Burke missed roughly 200 days of class, but Heather Dixon, the student intervention specialist who left the note, never gave up on him.

Aggressive efforts to prevent students such as Burke from dropping out contributed to a modest 3.5 percent increase nationally in the high school graduation rate from 2001 to 2009, according to research to be presented today at the Grad Nation summit in Washington. The event was organized by the children’s advocacy group America’s Promise Alliance, founded by former Secretary of State Colin Powell.

The graduation rate was 75 percent in 2009, meaning 1 in 4 students failed to get a diploma in four years, researchers found. That’s well below the organization’s goal of 90 percent by 2020.

Researchers found that the number of “dropout factories,” schools that fail to graduate more than 60 percent of students on time, had dropped by more than 450 between 2002 and 2010, but that 1,550 remain.

“Big gains are possible if you work hard at it, and if you don’t focus on it, you’re going to go backward,” said Robert Balfanz, a report author and director of the Everyone Graduates Center at the School of Education at Johns Hopkins University.

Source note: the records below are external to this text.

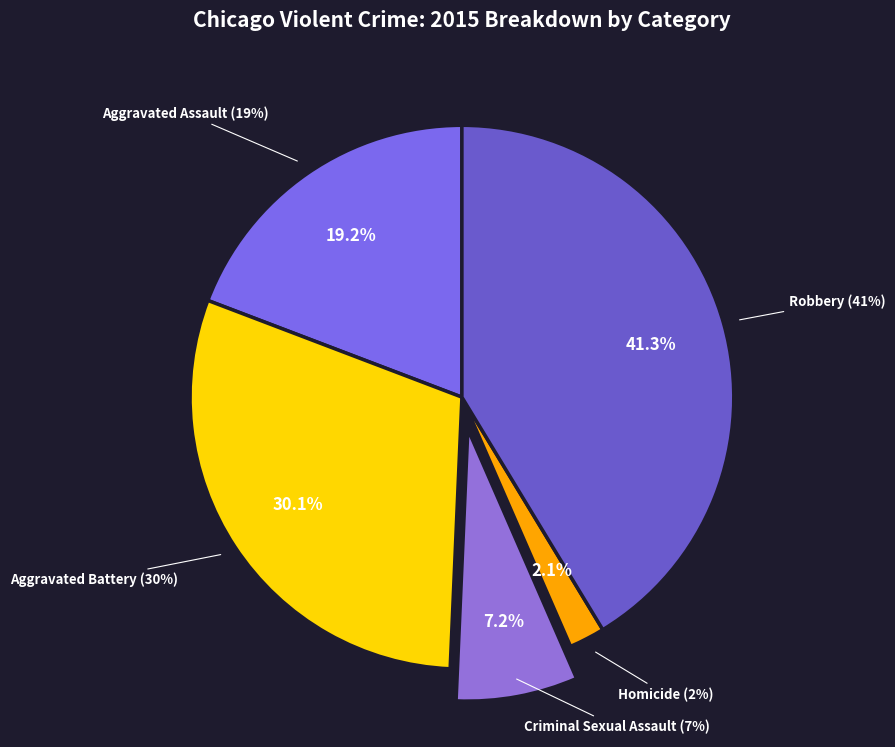

Do Homicide and Criminal Sexual Assault together represent more than half of the pie?

No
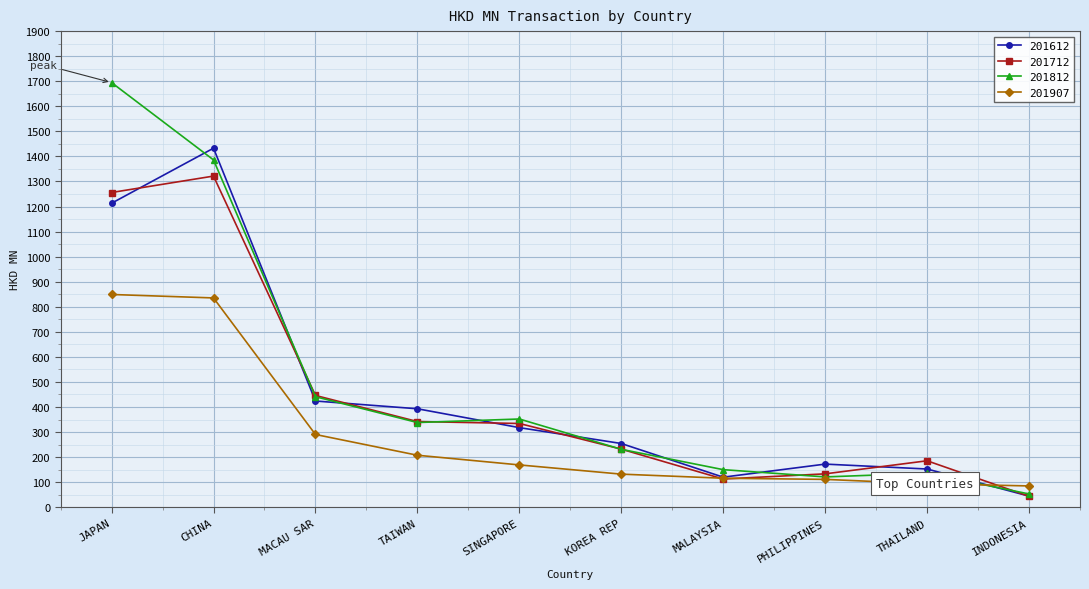

Which label corresponds to the smallest value in the chart?

INDONESIA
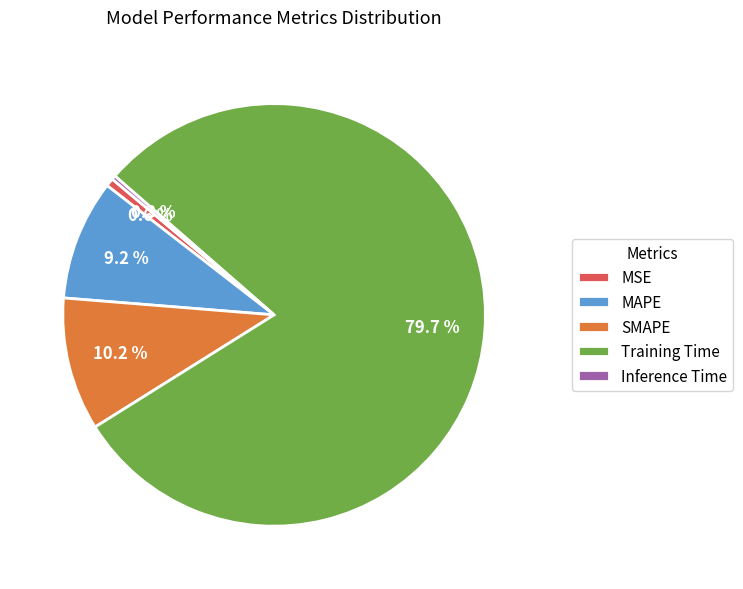

To the nearest percent, what is the difference between the largest and smallest slice percentages?

79%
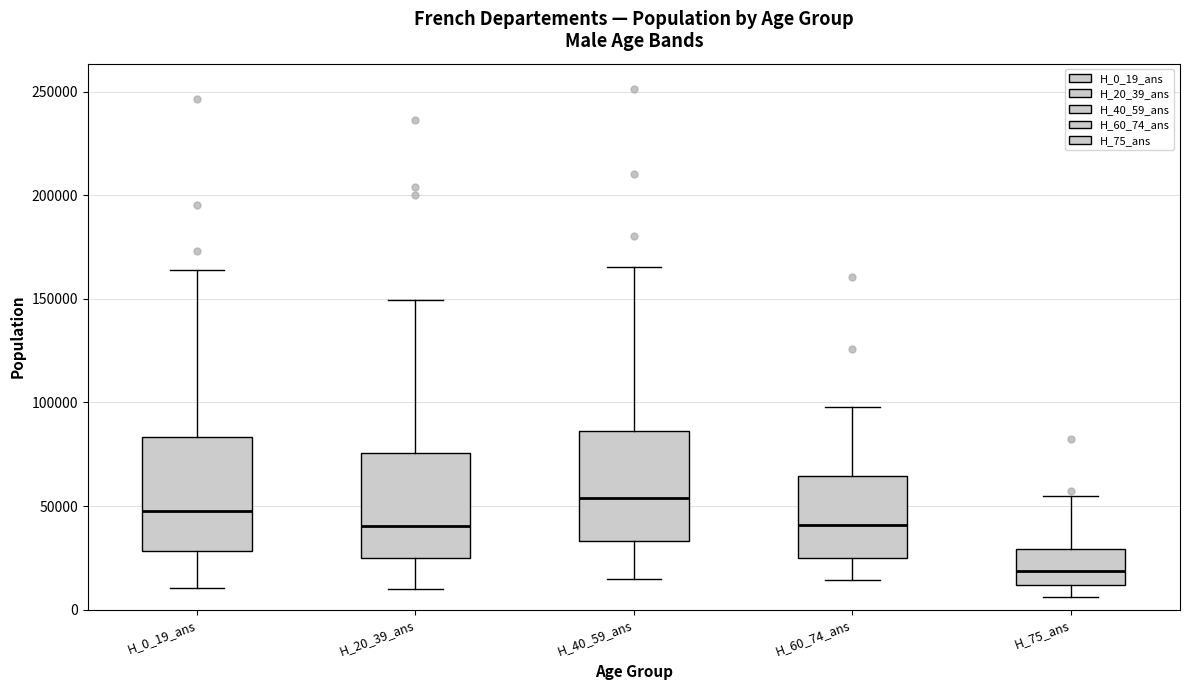

Reading left to right, transcribe this box plot: for each box, give where its median line is, the range the box spans, and where its two whiskers end, as read against the y-axis. The values are not printed on the chart, so give them approximately, as read against the axis.

H_0_19_ans: median 50000, box 30000 to 85000, whiskers 10000 to 165000
H_20_39_ans: median 40000, box 25000 to 75000, whiskers 10000 to 150000
H_40_59_ans: median 55000, box 35000 to 85000, whiskers 15000 to 165000
H_60_74_ans: median 40000, box 25000 to 65000, whiskers 15000 to 100000
H_75_ans: median 20000, box 10000 to 30000, whiskers 5000 to 55000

The increase in graduation rates was primarily because of growth in 12 states, with New York and Tennessee showing double digit gains since 2002, according to the research. At the other end, 10 states had declines: Arizona, Arkansas, California, Connecticut, New Jersey, Nebraska, New Mexico, Nevada, Rhode Island and Utah.

So far, only Wisconsin has met the 90 percent benchmark, although Vermont is close.

The authors said there are proven strategies to tackle the problem, such as getting all students to read at grade level, raising the compulsory school attendance age to 18 and developing “early warning” systems to help identify students that might be at risk of later dropping out.